Lesson 22 / 25

AI Agents With Tools

Language models that plan and act.

The agent idea, returned

Modern AI agents wrap a language model in a loop: it reads the goal and context, decides on an action (call a tool such as search, a calculator, a database or code execution), observes the result, and continues until done. This brings back the classic agent framework from the start of this course, with an LLM as the decision-maker. Agents can automate multi-step tasks, but they also compound errors, can be manipulated by malicious content (prompt injection) and need limits: narrow tool permissions, approval for risky actions, step budgets and evaluation.

An agent loop (sketch)

The classic perceive-decide-act cycle with an LLM. Not run here.
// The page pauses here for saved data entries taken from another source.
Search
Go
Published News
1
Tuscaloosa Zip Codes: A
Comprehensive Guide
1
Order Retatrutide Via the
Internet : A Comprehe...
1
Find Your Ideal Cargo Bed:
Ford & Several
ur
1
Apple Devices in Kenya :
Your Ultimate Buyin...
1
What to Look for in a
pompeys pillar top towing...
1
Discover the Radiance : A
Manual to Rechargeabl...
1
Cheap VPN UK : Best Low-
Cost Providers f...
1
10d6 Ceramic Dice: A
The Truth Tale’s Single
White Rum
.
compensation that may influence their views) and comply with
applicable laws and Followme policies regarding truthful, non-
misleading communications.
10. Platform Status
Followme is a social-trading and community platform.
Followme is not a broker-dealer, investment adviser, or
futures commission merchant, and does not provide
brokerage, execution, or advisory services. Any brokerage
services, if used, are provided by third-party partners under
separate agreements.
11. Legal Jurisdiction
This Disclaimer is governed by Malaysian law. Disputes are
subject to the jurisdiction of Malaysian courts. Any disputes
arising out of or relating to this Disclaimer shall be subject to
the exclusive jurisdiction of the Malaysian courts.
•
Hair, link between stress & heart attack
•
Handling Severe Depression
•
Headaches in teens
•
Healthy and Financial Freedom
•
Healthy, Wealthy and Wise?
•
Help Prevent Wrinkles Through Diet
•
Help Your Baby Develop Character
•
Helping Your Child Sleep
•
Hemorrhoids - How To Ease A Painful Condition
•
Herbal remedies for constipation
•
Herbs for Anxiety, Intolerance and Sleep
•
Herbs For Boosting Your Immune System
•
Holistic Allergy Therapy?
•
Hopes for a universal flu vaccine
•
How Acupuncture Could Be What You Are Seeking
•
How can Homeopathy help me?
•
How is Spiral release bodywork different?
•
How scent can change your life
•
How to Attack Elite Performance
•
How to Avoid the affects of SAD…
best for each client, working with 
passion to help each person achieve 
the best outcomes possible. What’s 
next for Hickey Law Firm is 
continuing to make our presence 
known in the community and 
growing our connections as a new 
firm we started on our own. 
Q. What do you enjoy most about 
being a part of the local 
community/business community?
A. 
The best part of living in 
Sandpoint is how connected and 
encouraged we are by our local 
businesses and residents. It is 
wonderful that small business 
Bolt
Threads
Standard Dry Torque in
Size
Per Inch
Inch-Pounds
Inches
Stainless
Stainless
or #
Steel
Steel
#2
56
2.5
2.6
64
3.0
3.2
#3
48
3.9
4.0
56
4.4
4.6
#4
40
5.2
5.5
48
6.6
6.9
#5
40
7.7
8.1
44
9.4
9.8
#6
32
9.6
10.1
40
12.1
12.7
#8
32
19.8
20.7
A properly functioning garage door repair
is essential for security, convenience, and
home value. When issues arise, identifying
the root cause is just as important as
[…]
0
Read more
state = {"goal": user_goal, "observations": []}
for step in range(MAX_STEPS):                      # budget: never loop forever
    action = llm_decide(state)                     # e.g. {"tool": "search", "args": {...}} or {"final": "..."}
    if "final" in action:
        return action["final"]
    if needs_approval(action):
        action = ask_human(action)                 # risky actions need a person
    result = run_tool(action)                      # tools with least privilege
    state["observations"].append(result)
return "stopped: step budget reached"

Budget every loop

Limit steps, tokens and time per task; an agent without limits can run up costs or repeat mistakes.

Quick check: What do modern AI agents add to a language model?

  • Removal of all safety limits
  • A larger font
  • A faster keyboard
  • A loop of deciding, calling tools and observing results
Answer

A loop of deciding, calling tools and observing results — Perceive, decide, act, with tools.